A Private Little War(72)
Carter didn’t know what Eddie said to them, but after a few minutes, the indigs all came filing back in and went right back to their business with no trouble and without a word.
Having been unable to find sleep no matter how hard he looked, Carter’d been watching most of the excitement from the tent line—sitting wrapped in his warm coat, campaign blanket across his lap, in a chair he’d dragged over for a better view of the proceedings. He had a jug of coffee with him, spiked with vitamin supplement, and a tin cup, some cigarettes. It was better than television, except that he couldn’t really hear anything. But he sat and made hard jokes along with Tommy Hill (“You look like a grandma,” Tommy had said. “All you need are glasses and forty cats.”) and Jack, who was looking significantly less spooked now, and had been one of the gang who’d marched the indigs out in the first place. Oddly, he couldn’t seem to remember quite why it’d been a good idea. When Carter asked him about it, he claimed it was something about spies, about traitors. “Didn’t much matter once the guns came out,” he said. “It was something to do.”
Seeing the indigs come back, Carter wondered how much doubt had been sown in the hearts of their ostensible comrades by that little misunderstanding. He wondered what happened to a people when their strong, alien gods and saviors were suddenly proven fallible, mortal—proven merely human, for lack of a better word. What happened when that façade of all-powerful omnipotence abruptly began to show cracks?

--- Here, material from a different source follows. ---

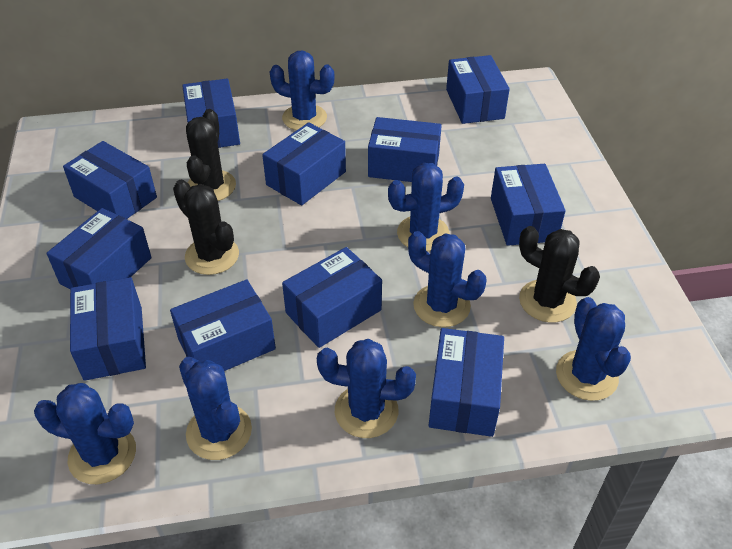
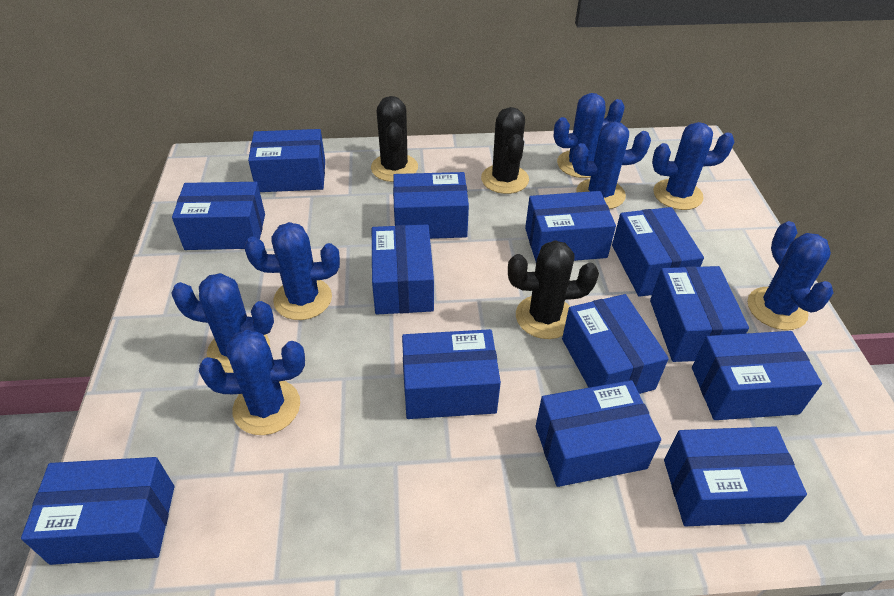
blue box: 11 -> 13

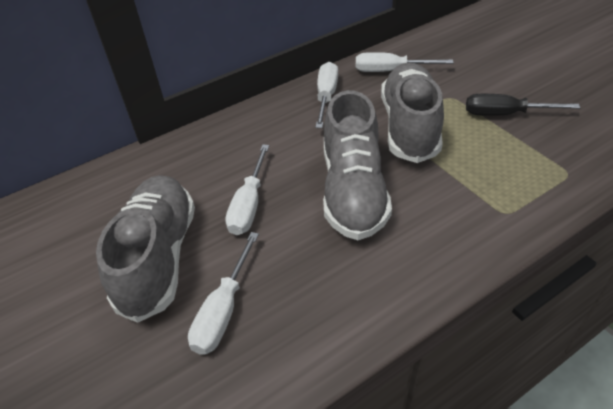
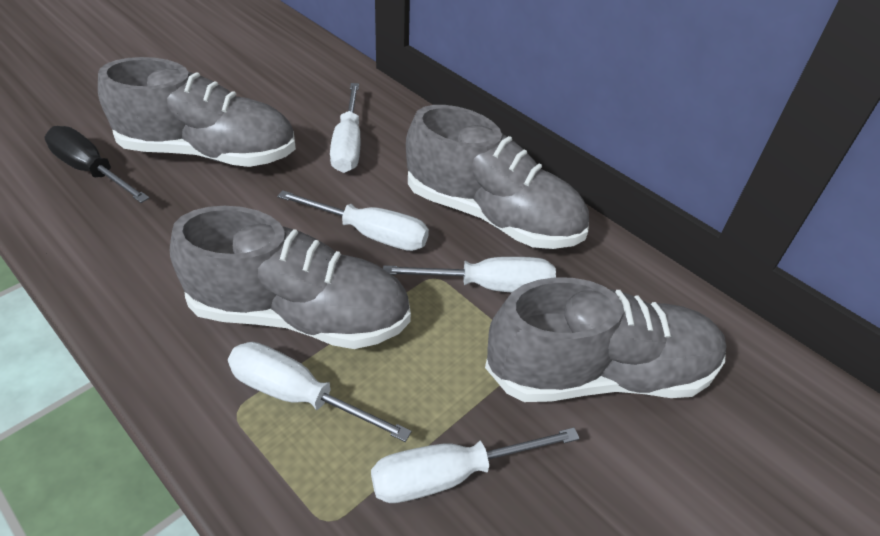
grey shoe: 3 -> 4
white screwdriver: 4 -> 5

Nothing, to look at them. And Carter thought how maybe that wasn’t so surprising. His mother was a born-again Christian, having drifted late in life into a sect of severe Pentecostal believers. She had, for a time, tried to instill a similar whiplash faith in the magic of Jesus and the Resurrection in Carter and his brothers. It never really took, but he remembered the way she’d believed so unquestioningly in everything. God didn’t make mistakes. And even when it was apparent that God had made a mistake, God still didn’t make mistakes. It was all part of a divine plan, the details of which mere mortals were not privy to. It was all intended.
Convictions like that could make things very easy for the faithful, and Carter thought that maybe it was the same thing here. So long as they killed for the indigs, beat down their age-old enemies from on high, and spilled blood for their cause, maybe they didn’t care much what else happened.
So when it was done—once all the indigs had stepped back across that invisible boundary and back into camp—Carter had continued watching, curious about what would come next until nothing did and, eventually, he grew bored.
Carter thought that maybe the indigs felt they’d done something to anger the flying gods and that it was only a god’s infinite mercy for the chosen that allowed them back into their good graces. Believers, he knew, were big on that self-flagellation thing. The children of the Big Gods always seemed to believe that wrongness dwelt exclusively in them. That the objects of their devotion were made of stainless steel. At the time, he figured that must’ve just been the nature of the thing. He figured it was over.
When they had their service for Morris Ross that night after dinner, many of the indigs crowded around to watch. They stood silently, just outside the ring of light cast by the hooded lamps the humans used to illuminate their mourning, and stared with big, damp eyes as the pilots, in turn, stood with their heads down, in full battle dress, and listened to Ted eulogize Morris. His coffin was already closed and sealed. When Ted was finished, each of the pilots approached and signed his name to the outside of the box with a laser etcher, and that was that. They’d done the same for Danny once. With Morris, it became a tradition.
It took all of a half hour, the ceremony. But as it ended and they all turned to walk away, Carter noticed that the indigs had vanished. Not just from the area, but from the whole camp. It was very quiet and very dark and suddenly spooky in the way that a house, abandoned in haste, can sometimes be—the setting grown suddenly cold in the absence of living things.
That night, they all heard explosions in the distance—artillery, almost definitely.
Carter and Fenn lay awake in their racks, smoking and listening to the faraway cacophony. For a long time, neither of them said a word.
It was only a few shells, and they never figured out who was shooting at whom. But that didn’t matter. The fact that someone had been shooting at all was enough. And when it was done, someone had come and stood a moment just outside the flap of their tent. Didn’t knock. Didn’t come in. Just stood there for a few long seconds, then was gone. It was too dark to see who it was, but Carter knew.